• PROBLEM DETAILS
Scan the entries below for "pixels" and copy each line that holds it.

• PROVIDED DATA
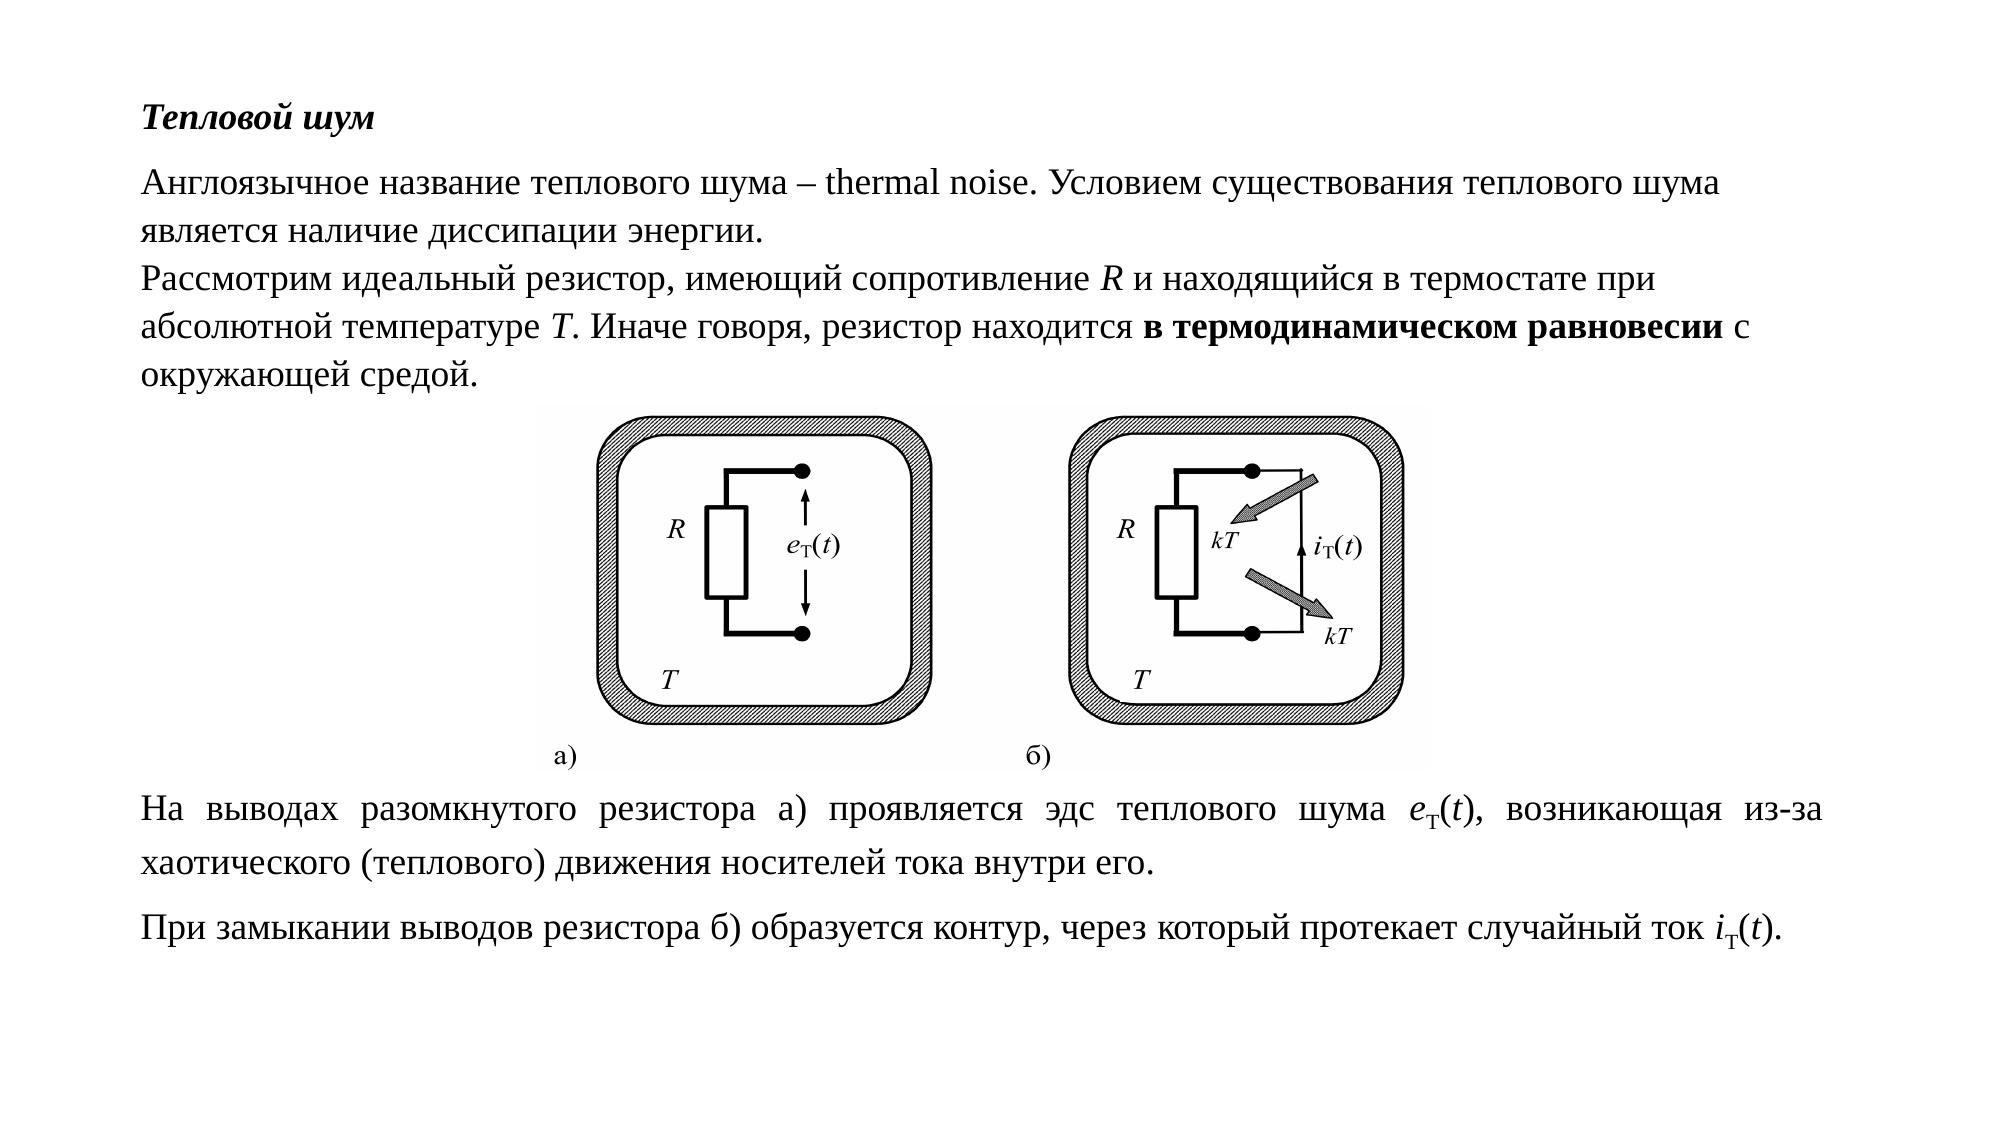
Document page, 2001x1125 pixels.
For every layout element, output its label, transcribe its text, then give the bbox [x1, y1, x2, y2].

text_box На выводах разомкнутого резистора а) проявляется эдс теплового шума eT(t), возникающая из-за хаотического (теплового) движения носителей тока внутри его. При замыкании выводов резистора б) образуется контур, через который протекает случайный ток iT(t). [125, 772, 1838, 961]
text_box Тепловой шум Англоязычное название теплового шума – thermal noise. Условием существования теплового шума является наличие диссипации энергии. Рассмотрим идеальный резистор, имеющий сопротивление R и находящийся в термостате при абсолютной температуре T. Иначе говоря, резистор находится в термодинамическом равновесии с окружающей средой. [125, 81, 1838, 402]
picture [534, 405, 1430, 773]
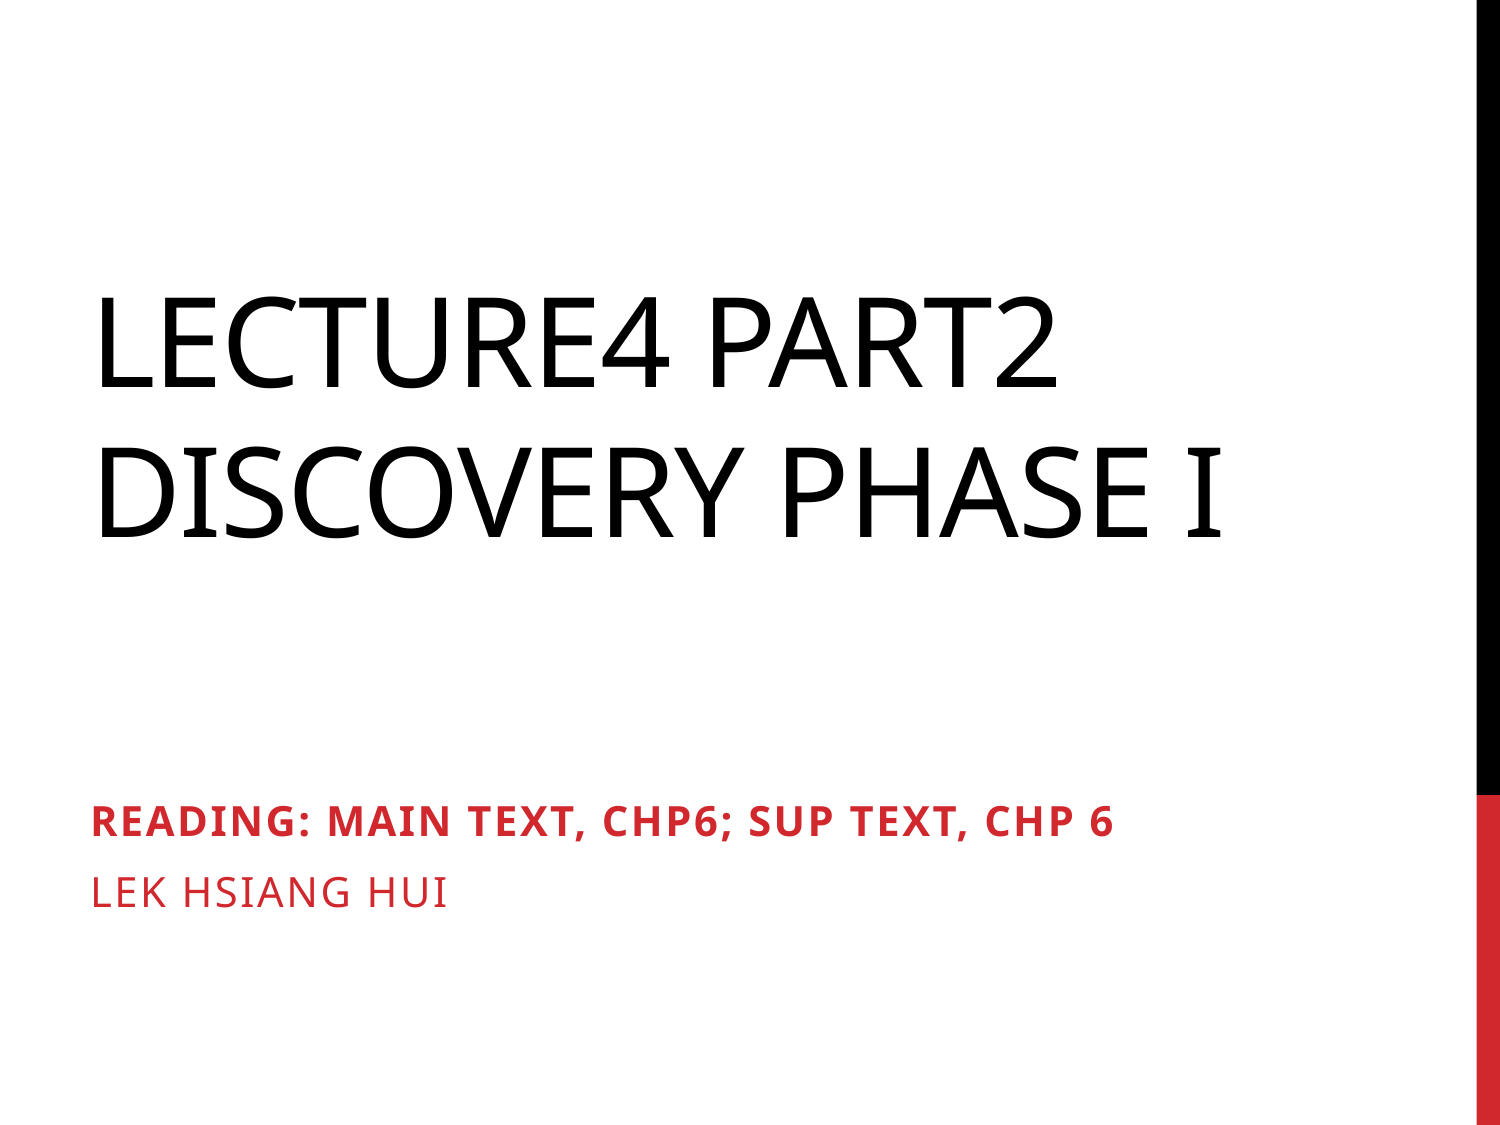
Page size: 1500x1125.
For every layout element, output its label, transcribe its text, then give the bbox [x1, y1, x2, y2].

title Lecture4 Part2 Discovery Phase I [75, 37, 1350, 788]
subtitle Reading: Main text, Chp6; Sup text, Chp 6 Lek Hsiang Hui [75, 787, 1200, 938]
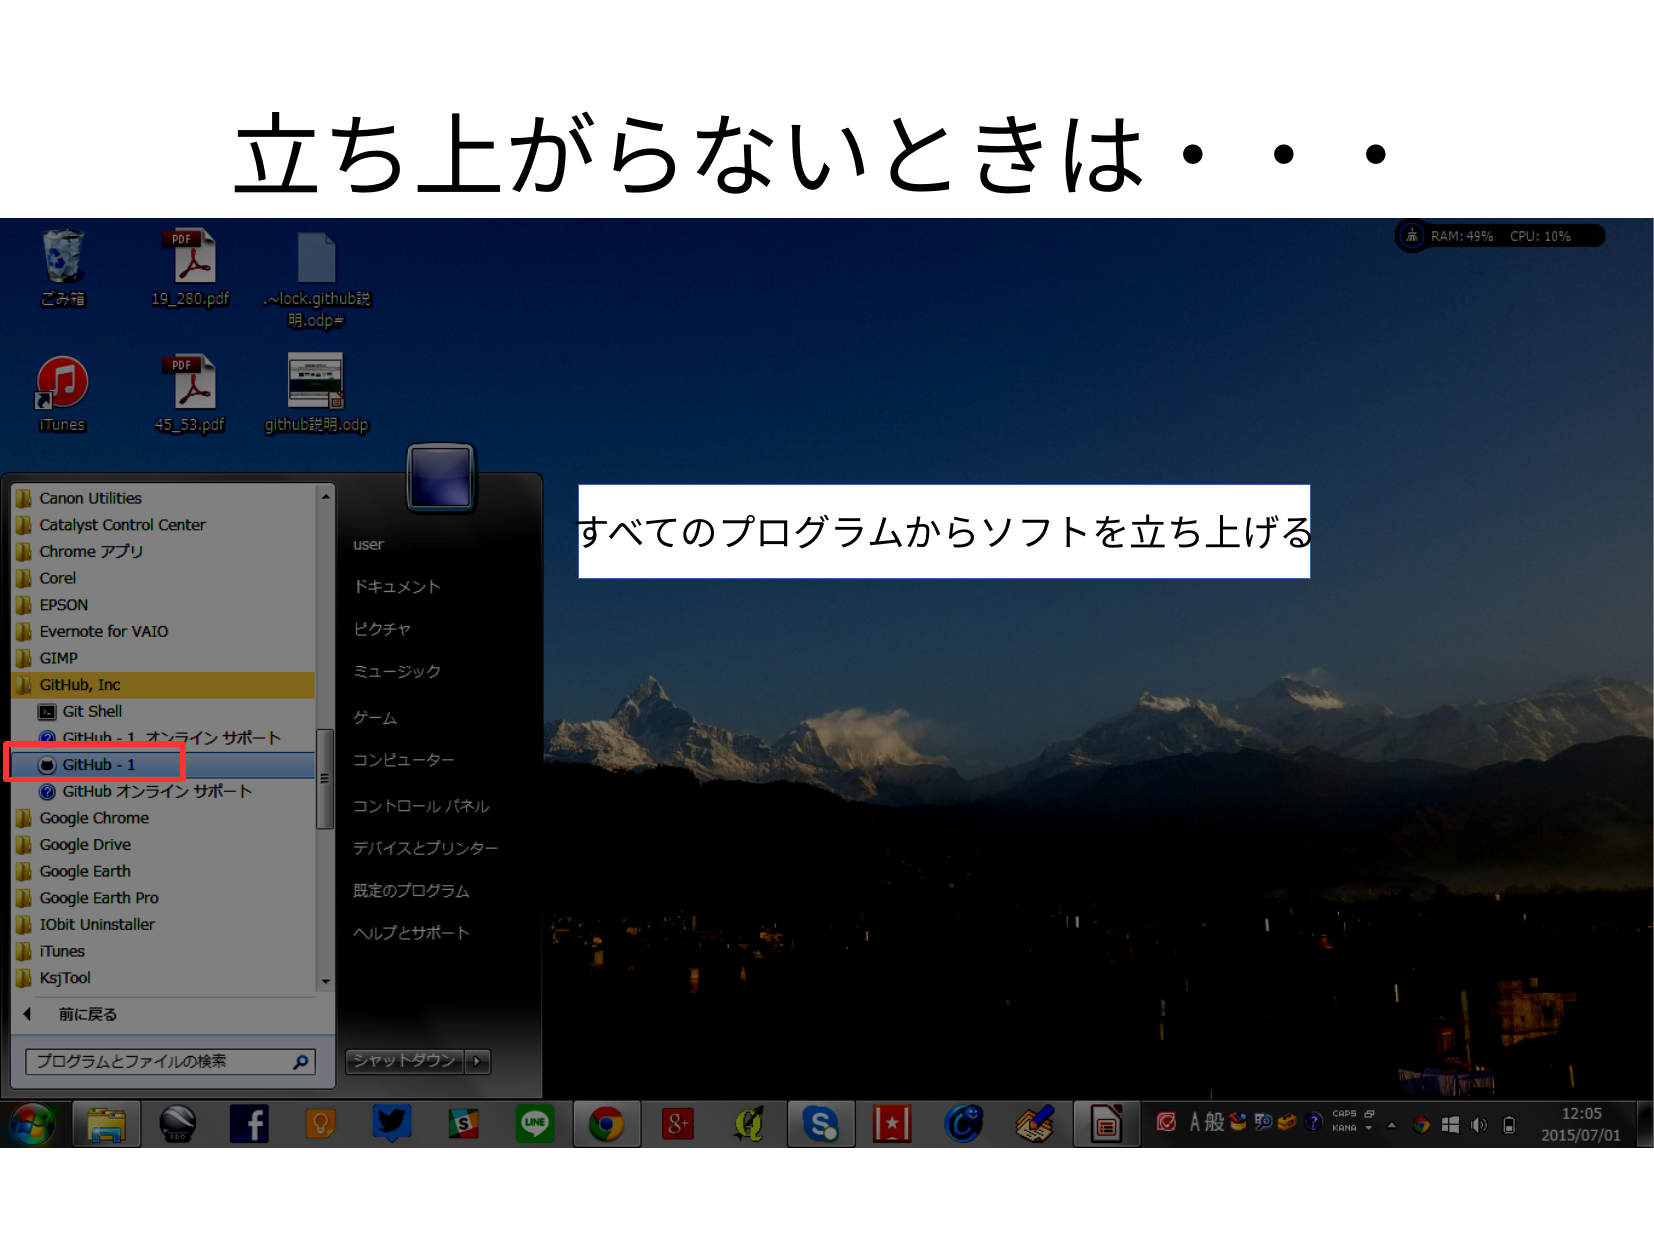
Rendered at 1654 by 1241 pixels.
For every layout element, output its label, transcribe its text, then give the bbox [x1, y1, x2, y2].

• ANSWER SPACE
Document page, 2001x1125 pixels.
Rendered at 1654 by 1241 pixels.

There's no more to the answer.